Records supplied.
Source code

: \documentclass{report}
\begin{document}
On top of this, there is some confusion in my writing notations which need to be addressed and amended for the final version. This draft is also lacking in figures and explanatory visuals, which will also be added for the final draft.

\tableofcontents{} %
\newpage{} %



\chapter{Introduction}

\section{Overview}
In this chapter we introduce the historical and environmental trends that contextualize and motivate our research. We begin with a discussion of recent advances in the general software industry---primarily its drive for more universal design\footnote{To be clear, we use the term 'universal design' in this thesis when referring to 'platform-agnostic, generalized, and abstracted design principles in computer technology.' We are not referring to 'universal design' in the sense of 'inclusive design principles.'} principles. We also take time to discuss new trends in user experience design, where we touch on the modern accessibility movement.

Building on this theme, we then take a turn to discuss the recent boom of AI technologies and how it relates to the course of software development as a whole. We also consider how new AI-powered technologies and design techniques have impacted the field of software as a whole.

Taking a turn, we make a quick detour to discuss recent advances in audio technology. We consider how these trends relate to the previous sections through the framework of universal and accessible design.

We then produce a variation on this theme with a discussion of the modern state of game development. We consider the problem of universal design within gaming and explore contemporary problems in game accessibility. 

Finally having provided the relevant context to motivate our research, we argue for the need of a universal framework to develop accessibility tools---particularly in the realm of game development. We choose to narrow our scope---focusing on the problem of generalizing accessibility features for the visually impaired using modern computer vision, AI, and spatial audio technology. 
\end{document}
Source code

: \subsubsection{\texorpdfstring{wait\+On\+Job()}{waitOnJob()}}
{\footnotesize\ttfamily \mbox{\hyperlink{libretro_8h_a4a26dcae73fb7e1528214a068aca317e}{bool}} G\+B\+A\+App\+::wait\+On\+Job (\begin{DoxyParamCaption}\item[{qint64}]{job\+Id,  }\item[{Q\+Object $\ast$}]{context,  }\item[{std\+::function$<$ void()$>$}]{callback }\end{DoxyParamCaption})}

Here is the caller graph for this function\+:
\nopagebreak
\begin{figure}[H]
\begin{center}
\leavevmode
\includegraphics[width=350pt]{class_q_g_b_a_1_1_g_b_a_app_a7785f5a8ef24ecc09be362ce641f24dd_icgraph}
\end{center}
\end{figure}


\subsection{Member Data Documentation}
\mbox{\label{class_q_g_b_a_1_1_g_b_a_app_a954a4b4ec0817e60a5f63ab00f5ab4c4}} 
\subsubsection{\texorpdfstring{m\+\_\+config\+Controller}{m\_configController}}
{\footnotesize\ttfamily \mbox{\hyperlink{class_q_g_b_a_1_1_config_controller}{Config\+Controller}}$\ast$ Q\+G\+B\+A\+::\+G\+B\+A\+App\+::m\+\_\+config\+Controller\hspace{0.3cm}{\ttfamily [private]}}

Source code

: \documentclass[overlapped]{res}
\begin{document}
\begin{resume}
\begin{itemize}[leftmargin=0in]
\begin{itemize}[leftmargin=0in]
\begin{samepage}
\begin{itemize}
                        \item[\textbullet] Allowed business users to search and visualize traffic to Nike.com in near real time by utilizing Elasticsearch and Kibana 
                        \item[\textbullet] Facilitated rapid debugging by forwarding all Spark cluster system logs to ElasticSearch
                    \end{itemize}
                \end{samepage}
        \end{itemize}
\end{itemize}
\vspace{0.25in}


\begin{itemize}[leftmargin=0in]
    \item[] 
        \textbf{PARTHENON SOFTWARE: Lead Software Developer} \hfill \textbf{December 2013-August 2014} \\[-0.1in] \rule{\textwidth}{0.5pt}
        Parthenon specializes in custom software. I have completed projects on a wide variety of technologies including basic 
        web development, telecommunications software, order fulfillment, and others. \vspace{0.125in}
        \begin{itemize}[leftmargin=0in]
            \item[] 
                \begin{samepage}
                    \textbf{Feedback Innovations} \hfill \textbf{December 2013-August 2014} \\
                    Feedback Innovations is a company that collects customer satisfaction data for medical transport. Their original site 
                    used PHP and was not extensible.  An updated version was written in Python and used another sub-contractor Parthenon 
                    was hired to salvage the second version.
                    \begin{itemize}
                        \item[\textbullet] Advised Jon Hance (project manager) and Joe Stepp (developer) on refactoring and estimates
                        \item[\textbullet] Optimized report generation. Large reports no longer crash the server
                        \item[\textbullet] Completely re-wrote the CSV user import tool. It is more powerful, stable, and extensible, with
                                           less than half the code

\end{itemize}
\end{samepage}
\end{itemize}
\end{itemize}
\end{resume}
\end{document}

Activity. Extract the whole listing, character for character.

Result below.
Source code

: \documentclass{report}
\begin{document}
On top of this, there is some confusion in my writing notations which need to be addressed and amended for the final version. This draft is also lacking in figures and explanatory visuals, which will also be added for the final draft.

\tableofcontents{} %
\newpage{} %



\chapter{Introduction}

\section{Overview}
In this chapter we introduce the historical and environmental trends that contextualize and motivate our research. We begin with a discussion of recent advances in the general software industry---primarily its drive for more universal design\footnote{To be clear, we use the term 'universal design' in this thesis when referring to 'platform-agnostic, generalized, and abstracted design principles in computer technology.' We are not referring to 'universal design' in the sense of 'inclusive design principles.'} principles. We also take time to discuss new trends in user experience design, where we touch on the modern accessibility movement.

Building on this theme, we then take a turn to discuss the recent boom of AI technologies and how it relates to the course of software development as a whole. We also consider how new AI-powered technologies and design techniques have impacted the field of software as a whole.

Taking a turn, we make a quick detour to discuss recent advances in audio technology. We consider how these trends relate to the previous sections through the framework of universal and accessible design.

We then produce a variation on this theme with a discussion of the modern state of game development. We consider the problem of universal design within gaming and explore contemporary problems in game accessibility. 

Finally having provided the relevant context to motivate our research, we argue for the need of a universal framework to develop accessibility tools---particularly in the realm of game development. We choose to narrow our scope---focusing on the problem of generalizing accessibility features for the visually impaired using modern computer vision, AI, and spatial audio technology. 
\end{document}
Source code

: \subsubsection{\texorpdfstring{wait\+On\+Job()}{waitOnJob()}}
{\footnotesize\ttfamily \mbox{\hyperlink{libretro_8h_a4a26dcae73fb7e1528214a068aca317e}{bool}} G\+B\+A\+App\+::wait\+On\+Job (\begin{DoxyParamCaption}\item[{qint64}]{job\+Id,  }\item[{Q\+Object $\ast$}]{context,  }\item[{std\+::function$<$ void()$>$}]{callback }\end{DoxyParamCaption})}

Here is the caller graph for this function\+:
\nopagebreak
\begin{figure}[H]
\begin{center}
\leavevmode
\includegraphics[width=350pt]{class_q_g_b_a_1_1_g_b_a_app_a7785f5a8ef24ecc09be362ce641f24dd_icgraph}
\end{center}
\end{figure}


\subsection{Member Data Documentation}
\mbox{\label{class_q_g_b_a_1_1_g_b_a_app_a954a4b4ec0817e60a5f63ab00f5ab4c4}} 
\subsubsection{\texorpdfstring{m\+\_\+config\+Controller}{m\_configController}}
{\footnotesize\ttfamily \mbox{\hyperlink{class_q_g_b_a_1_1_config_controller}{Config\+Controller}}$\ast$ Q\+G\+B\+A\+::\+G\+B\+A\+App\+::m\+\_\+config\+Controller\hspace{0.3cm}{\ttfamily [private]}}

Source code

: \documentclass[overlapped]{res}
\begin{document}
\begin{resume}
\begin{itemize}[leftmargin=0in]
\begin{itemize}[leftmargin=0in]
\begin{samepage}
\begin{itemize}
                        \item[\textbullet] Allowed business users to search and visualize traffic to Nike.com in near real time by utilizing Elasticsearch and Kibana 
                        \item[\textbullet] Facilitated rapid debugging by forwarding all Spark cluster system logs to ElasticSearch
                    \end{itemize}
                \end{samepage}
        \end{itemize}
\end{itemize}
\vspace{0.25in}


\begin{itemize}[leftmargin=0in]
    \item[] 
        \textbf{PARTHENON SOFTWARE: Lead Software Developer} \hfill \textbf{December 2013-August 2014} \\[-0.1in] \rule{\textwidth}{0.5pt}
        Parthenon specializes in custom software. I have completed projects on a wide variety of technologies including basic 
        web development, telecommunications software, order fulfillment, and others. \vspace{0.125in}
        \begin{itemize}[leftmargin=0in]
            \item[] 
                \begin{samepage}
                    \textbf{Feedback Innovations} \hfill \textbf{December 2013-August 2014} \\
                    Feedback Innovations is a company that collects customer satisfaction data for medical transport. Their original site 
                    used PHP and was not extensible.  An updated version was written in Python and used another sub-contractor Parthenon 
                    was hired to salvage the second version.
                    \begin{itemize}
                        \item[\textbullet] Advised Jon Hance (project manager) and Joe Stepp (developer) on refactoring and estimates
                        \item[\textbullet] Optimized report generation. Large reports no longer crash the server
                        \item[\textbullet] Completely re-wrote the CSV user import tool. It is more powerful, stable, and extensible, with
                                           less than half the code

\end{itemize}
\end{samepage}
\end{itemize}
\end{itemize}
\end{resume}
\end{document}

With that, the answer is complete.